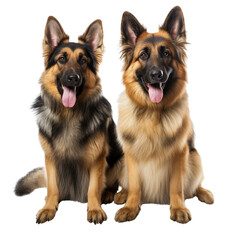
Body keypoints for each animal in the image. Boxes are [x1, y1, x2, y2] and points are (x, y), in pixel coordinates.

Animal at [14, 17, 124, 225]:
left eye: (83, 60)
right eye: (62, 59)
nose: (73, 78)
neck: (69, 115)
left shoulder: (98, 159)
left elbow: (93, 187)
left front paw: (94, 209)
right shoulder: (50, 158)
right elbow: (52, 188)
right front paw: (49, 207)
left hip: (120, 159)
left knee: (112, 183)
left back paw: (107, 194)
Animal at [114, 6, 214, 224]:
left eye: (166, 53)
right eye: (143, 55)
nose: (156, 74)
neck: (152, 113)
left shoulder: (180, 153)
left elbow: (177, 186)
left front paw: (178, 208)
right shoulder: (131, 155)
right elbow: (135, 185)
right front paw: (131, 207)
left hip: (195, 158)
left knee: (194, 186)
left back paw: (204, 192)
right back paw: (122, 194)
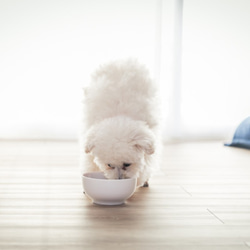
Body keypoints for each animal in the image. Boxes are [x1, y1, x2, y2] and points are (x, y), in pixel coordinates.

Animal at [83, 59, 159, 187]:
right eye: (109, 165)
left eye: (127, 164)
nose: (119, 179)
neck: (119, 115)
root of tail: (122, 61)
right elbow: (89, 161)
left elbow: (146, 163)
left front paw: (140, 179)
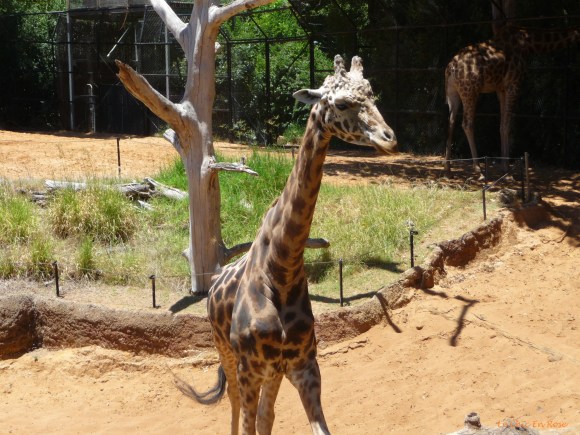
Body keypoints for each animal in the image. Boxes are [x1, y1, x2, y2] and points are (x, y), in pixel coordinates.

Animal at [176, 55, 397, 435]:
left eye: (371, 95)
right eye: (342, 103)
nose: (389, 138)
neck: (281, 269)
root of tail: (214, 280)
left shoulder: (304, 365)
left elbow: (309, 425)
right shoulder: (251, 366)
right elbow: (246, 422)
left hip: (273, 370)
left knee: (266, 414)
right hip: (226, 351)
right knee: (234, 404)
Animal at [444, 23, 580, 177]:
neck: (530, 43)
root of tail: (450, 69)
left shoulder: (501, 89)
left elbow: (502, 125)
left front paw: (505, 167)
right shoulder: (513, 85)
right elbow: (507, 125)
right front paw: (508, 171)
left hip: (453, 93)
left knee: (451, 122)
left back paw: (447, 169)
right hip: (470, 91)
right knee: (467, 124)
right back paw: (478, 170)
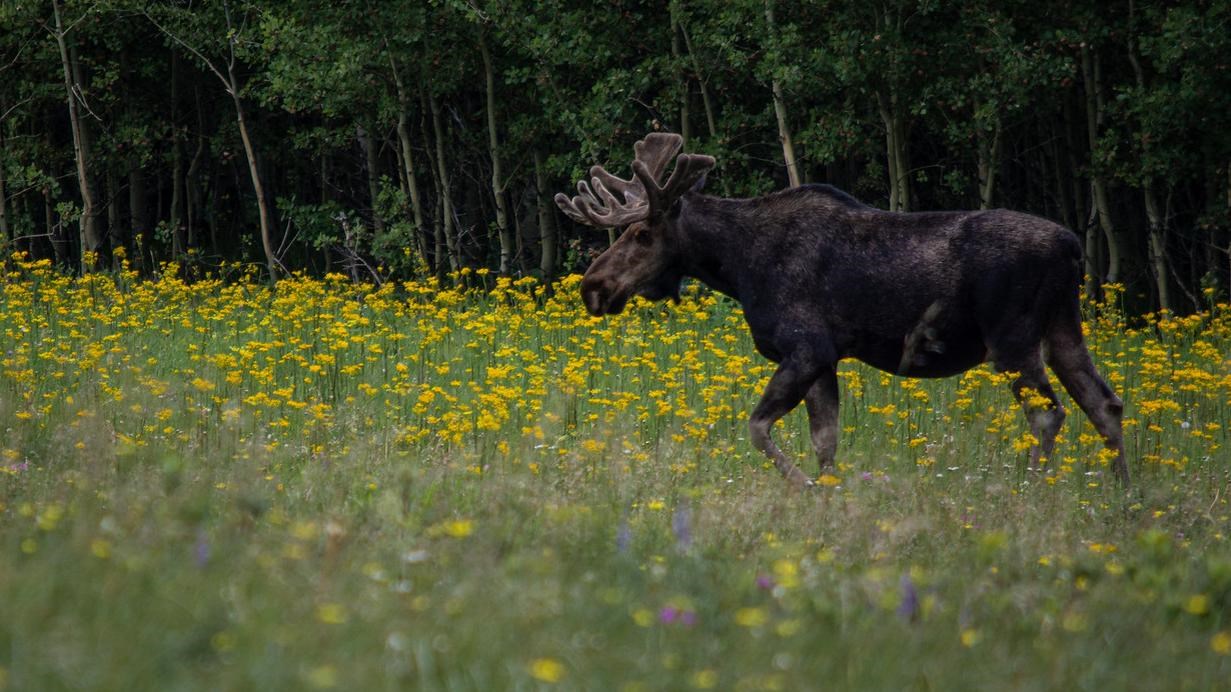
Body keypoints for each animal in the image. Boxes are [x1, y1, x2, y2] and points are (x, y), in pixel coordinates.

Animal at [556, 133, 1129, 488]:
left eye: (641, 233)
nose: (593, 287)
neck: (737, 267)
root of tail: (1072, 247)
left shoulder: (805, 348)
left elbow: (758, 429)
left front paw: (805, 487)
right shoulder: (827, 359)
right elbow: (826, 442)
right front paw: (829, 495)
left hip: (1012, 340)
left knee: (1048, 413)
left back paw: (1027, 491)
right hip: (1063, 330)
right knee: (1105, 403)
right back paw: (1122, 496)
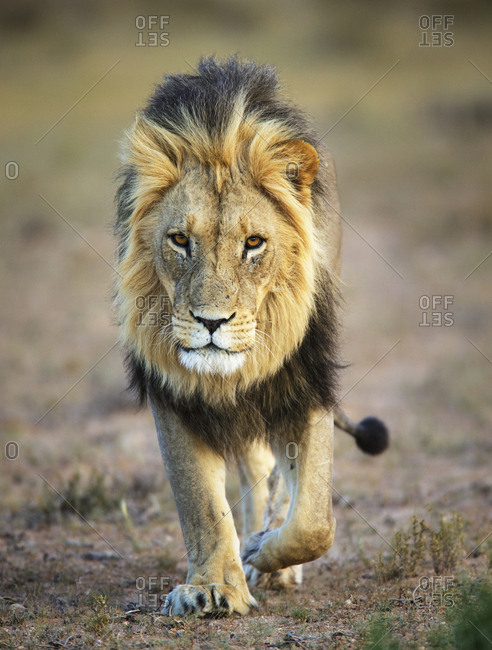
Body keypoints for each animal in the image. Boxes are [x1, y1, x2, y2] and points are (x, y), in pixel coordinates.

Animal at [114, 57, 388, 616]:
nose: (211, 322)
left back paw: (271, 559)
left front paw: (266, 550)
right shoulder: (172, 393)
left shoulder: (307, 383)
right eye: (180, 239)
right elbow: (201, 503)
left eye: (254, 243)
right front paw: (213, 586)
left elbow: (315, 520)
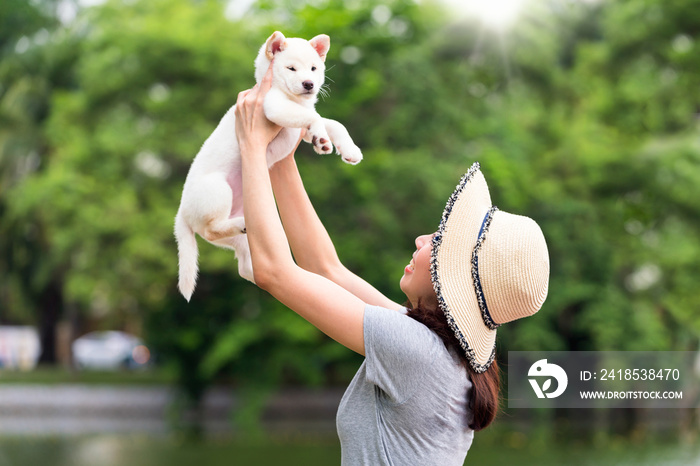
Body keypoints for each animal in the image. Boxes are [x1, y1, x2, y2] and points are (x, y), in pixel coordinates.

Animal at [174, 32, 364, 302]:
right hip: (218, 190)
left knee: (250, 267)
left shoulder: (299, 124)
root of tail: (181, 213)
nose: (309, 84)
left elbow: (335, 124)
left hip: (246, 236)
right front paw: (322, 137)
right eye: (291, 68)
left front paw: (345, 148)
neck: (292, 98)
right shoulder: (275, 108)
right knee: (212, 230)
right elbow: (316, 117)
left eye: (314, 68)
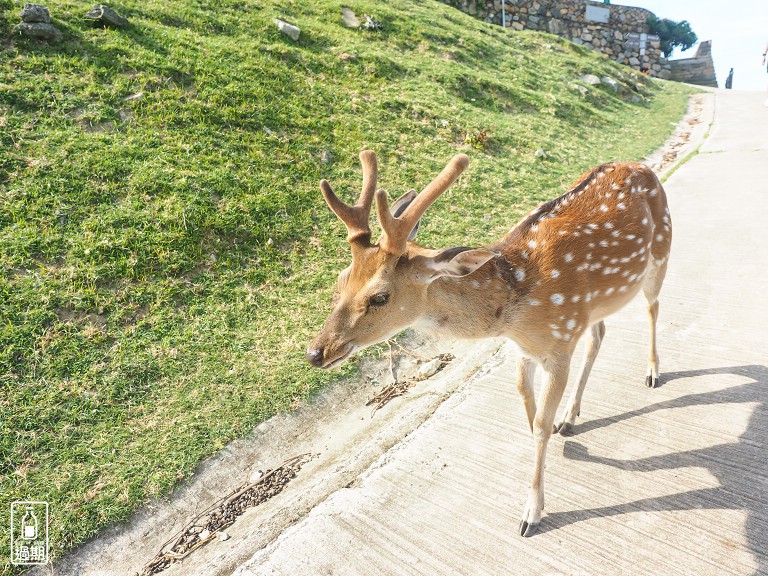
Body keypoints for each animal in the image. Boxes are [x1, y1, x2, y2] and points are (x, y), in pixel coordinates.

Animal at [306, 151, 672, 536]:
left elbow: (540, 425)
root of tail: (639, 166)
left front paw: (532, 513)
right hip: (598, 304)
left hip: (661, 252)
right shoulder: (526, 349)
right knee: (599, 335)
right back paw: (570, 417)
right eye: (341, 278)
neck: (514, 313)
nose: (316, 352)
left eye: (380, 296)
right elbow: (527, 405)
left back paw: (652, 372)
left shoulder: (560, 343)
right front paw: (557, 444)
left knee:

□ □ □

What you return must be the entries above, exactly as they appear, without any pictures.

• _ANSWER TO THIS EXERCISE_
Body keypoints for each animal in the image. Boxes are [x1, y1, x2, y2] and points are (x, y), in pixel coordinates.

Animal at [14, 17, 124, 225]:
left eye: (83, 60)
right eye: (62, 59)
nose: (73, 78)
neck: (69, 115)
left shoulder: (98, 159)
left elbow: (93, 187)
left front paw: (94, 209)
right shoulder: (50, 158)
right elbow: (52, 188)
right front paw: (49, 207)
left hip: (120, 159)
left knee: (112, 183)
left back paw: (107, 194)
Animal at [114, 6, 214, 224]:
left eye: (166, 53)
right eye: (143, 55)
nose: (156, 74)
neck: (152, 113)
left shoulder: (180, 153)
left elbow: (177, 186)
left front paw: (178, 208)
right shoulder: (131, 155)
right elbow: (135, 185)
right front paw: (131, 207)
left hip: (195, 158)
left knee: (194, 186)
left back paw: (204, 192)
right back paw: (122, 194)
Body keypoints for each animal in the image. Boxes are [x1, y1, x2, y2] and points are (x, y), in pixel coordinates.

Animal at [83, 59, 159, 187]:
right eye: (109, 165)
left eye: (127, 164)
nose: (119, 179)
neck: (119, 115)
root of tail: (122, 61)
right elbow: (89, 161)
left elbow: (146, 163)
left front paw: (140, 179)
Body keypoints for each animal in the image. Boxes are [x1, y1, x2, y2] and points are (x, y), in pixel coordinates.

Animal at [176, 55, 397, 435]:
left eye: (371, 95)
right eye: (342, 103)
nose: (389, 138)
neck: (281, 269)
root of tail: (214, 280)
left shoulder: (304, 365)
left elbow: (309, 425)
right shoulder: (251, 366)
right elbow: (246, 422)
left hip: (273, 370)
left knee: (266, 414)
right hip: (226, 351)
right knee: (234, 404)
Animal at [444, 23, 580, 177]:
neck: (530, 43)
root of tail: (450, 69)
left shoulder: (501, 89)
left elbow: (502, 125)
left front paw: (505, 167)
right shoulder: (513, 85)
right elbow: (507, 125)
right front paw: (508, 171)
left hip: (453, 93)
left knee: (451, 122)
left back paw: (447, 169)
right hip: (470, 91)
right knee: (467, 124)
right back paw: (478, 170)
Body keypoints for each animal in the image. Boxes are [x1, y1, x2, y2] and points are (x, y), in pixel coordinates.

Animal at [556, 133, 1129, 488]:
left eye: (641, 233)
nose: (593, 287)
neck: (737, 267)
root of tail: (1072, 247)
left shoulder: (805, 348)
left elbow: (758, 429)
left front paw: (805, 487)
right shoulder: (827, 359)
right elbow: (826, 442)
right front paw: (829, 495)
left hip: (1012, 340)
left knee: (1048, 413)
left back paw: (1027, 491)
right hip: (1063, 330)
right knee: (1105, 403)
right back paw: (1122, 496)
Body keypoints for each animal in the image. Boxes are [x1, y1, x2, y2] and points are (x, y), in pixel coordinates.

Animal at [114, 57, 388, 616]:
nose: (211, 322)
left back paw: (271, 559)
left front paw: (266, 550)
right shoulder: (172, 393)
left shoulder: (307, 383)
right eye: (180, 239)
right elbow: (201, 503)
left eye: (254, 243)
right front paw: (213, 586)
left elbow: (315, 520)
Body keypoints for each animal in the image. Boxes are [x1, y1, x2, y2] and points are (x, y), in pixel coordinates.

Animal at [174, 32, 364, 302]:
right hip: (218, 190)
left knee: (250, 267)
left shoulder: (299, 124)
root of tail: (181, 213)
nose: (309, 84)
left elbow: (335, 124)
left hip: (246, 236)
right front paw: (322, 137)
right eye: (291, 68)
left front paw: (345, 148)
neck: (292, 98)
right shoulder: (275, 108)
right knee: (212, 230)
right elbow: (316, 117)
left eye: (314, 68)
Body keypoints for each animal in the image. Boxes are [x1, y1, x2, y2] and points are (x, y), in pixel coordinates.

Animal at [306, 151, 672, 536]:
left elbow: (540, 425)
root of tail: (639, 166)
left front paw: (532, 513)
right hip: (598, 304)
left hip: (661, 252)
right shoulder: (526, 349)
right knee: (599, 335)
right back paw: (570, 417)
right eye: (341, 278)
neck: (514, 313)
nose: (316, 352)
left eye: (380, 296)
right elbow: (527, 405)
left back paw: (652, 372)
left shoulder: (560, 343)
right front paw: (557, 444)
left knee:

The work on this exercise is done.